Perawatan kulit adalah salah satu area di mana orang-orang BIPOC sering diabaikan. Kami telah belajar bahwa rasisme merajalela, mengganggu masyarakat pada tingkat struktural, termasuk cara sistem kesehatan kita berjalan. Colorism - perlakuan preferensial terhadap kulit berwarna lebih terang dan demonisasi atau pengabaian terhadap kulit yang lebih gelap - hanyalah salah satu cara hal ini muncul, terutama ketika menyangkut representasi media.
Selain memperkuat stereotip berbahaya dan berdampak negatif pada self-esteem seseorang, kurangnya representasi yang akurat juga dapat berdampak pada kesehatan seseorang.
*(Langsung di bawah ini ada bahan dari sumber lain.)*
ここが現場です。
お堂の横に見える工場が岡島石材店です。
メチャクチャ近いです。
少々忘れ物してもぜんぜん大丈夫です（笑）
Adeline Kikam, DO, FAAD, penulis, konsultan, dan duta media sosial, telah melihat korelasi langsung antara apa yang terlihat (atau tidak terlihat) dalam media, masalah kulit dari klien dermatologinya, dan kurangnya pendidikan komunitas hitam seputar kesehatan kulit. Inilah tempat platformnya @brownskinderm hadir.
Kikam membagikan bagaimana kegemarannya terhadap representasi orang kulit hitam dalam ruang perawatan kulit dimulai sejak kecil, berlanjut ke pengalamannya dengan jerawat dan kurangnya pilihan perawatan untuk kulit berpigmen. Ketika dia mencari solusi untuk jerawat dan bekas luka berikutnya, dia bertanya-tanya apakah pilihan yang tersedia akan bekerja baginya. "Hal ini menyebabkan tahun-tahun rasa ketidakamanan di kulit saya sendiri. Saya menghindari gaun rendah leher dan tanpa belakang untuk waktu yang lama," kata Kikam.
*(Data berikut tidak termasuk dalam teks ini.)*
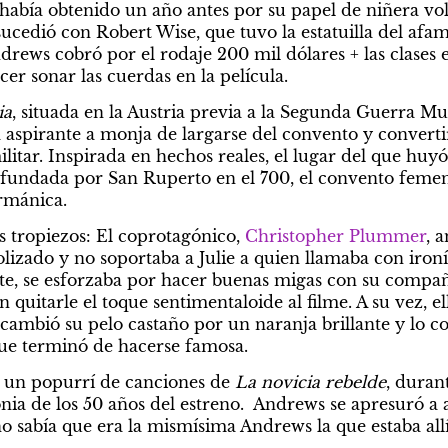
o había obtenido un año antes por su papel de niñera vo
ndrews cobró por el rodaje 200 mil dólares + las clases e
er sonar las cuerdas en la película.
ia
, situada en la Austria previa a la Segunda Guerra Mund
a aspirante a monja de largarse del convento y convertir
militar. Inspirada en hechos reales, el lugar del que huy
fundada por San Ruperto en el 700, el convento femen
ermánica.
s tropiezos: El coprotagónico, 
Christopher Plummer
, 
lizado y no soportaba a Julie a quien llamaba con ironí
ante, se esforzaba por hacer buenas migas con su compañ
 quitarle el toque sentimentaloide al filme. A su vez, el
cambió su pelo castaño por un naranja brillante y lo co
que terminó de hacerse famosa.
 un popurrí de canciones de 
La novicia rebelde
, duran
nia de los 50 años del estreno.  Andrews se apresuró a a
 sabía que era la mismísima Andrews la que estaba allí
"Ketika saya masuk ke bidang medis, saya akhirnya tertarik pada dermatologi karena pengalaman pribadi saya, dan pelatihan saya mengarah pada pembicaraan terus-menerus dengan orang-orang BIPOC lainnya tentang masalah kulit mereka yang tidak cukup ditangani secara memadai."
Brown Skin Derm adalah platform yang bertujuan untuk memerangi ketidakwakilan dari profesional perawatan kesehatan dan kondisi kulit melalui membangun kepercayaan, kredibilitas, dan membangun kembali peran penyedia kulit hitam sebagai pemimpin pemikiran dalam bidang mereka masing-masing.
Menyikapi kurangnya dokter kulit hitam dalam bidang dermatologi, Kikam berbagi bahwa awalnya dia enggan untuk berbagi kisah pribadinya secara terbuka, tetapi sejak itu menyadari bahwa berbicara terbuka tentang pengalaman pribadinya memiliki dampak besar. Karena hanya 3% dari mahasiswa dermatologi adalah orang kulit hitam, ini termasuk mendorong mahasiswa kedokteran kulit hitam lainnya untuk melampaui statistik yang kurang ini. "Saya berbicara secara bebas tentang perjalanan dan perjuangan saya sebagai wanita kulit hitam dalam salah satu subspesialisasi paling tidak beragam di kedokteran," katanya.
Akhirnya, Kikam berharap Brown Skin Derm terus memberikan kontribusi dalam memenuhi kebutuhan untuk orang berkulit gelap dan mengurangi keberadaan narasi berbahaya. Dokter kulit ini mengambil langkah cepat dengan platform media sosial yang berkembang menjadi opsi tatap muka dan telehealth yang berfokus pada kulit berpigmen, semua dengan harapan menyebarkan pendidikan, memberdayakan komunitas berwarna, dan menghancurkan narasi berbahaya.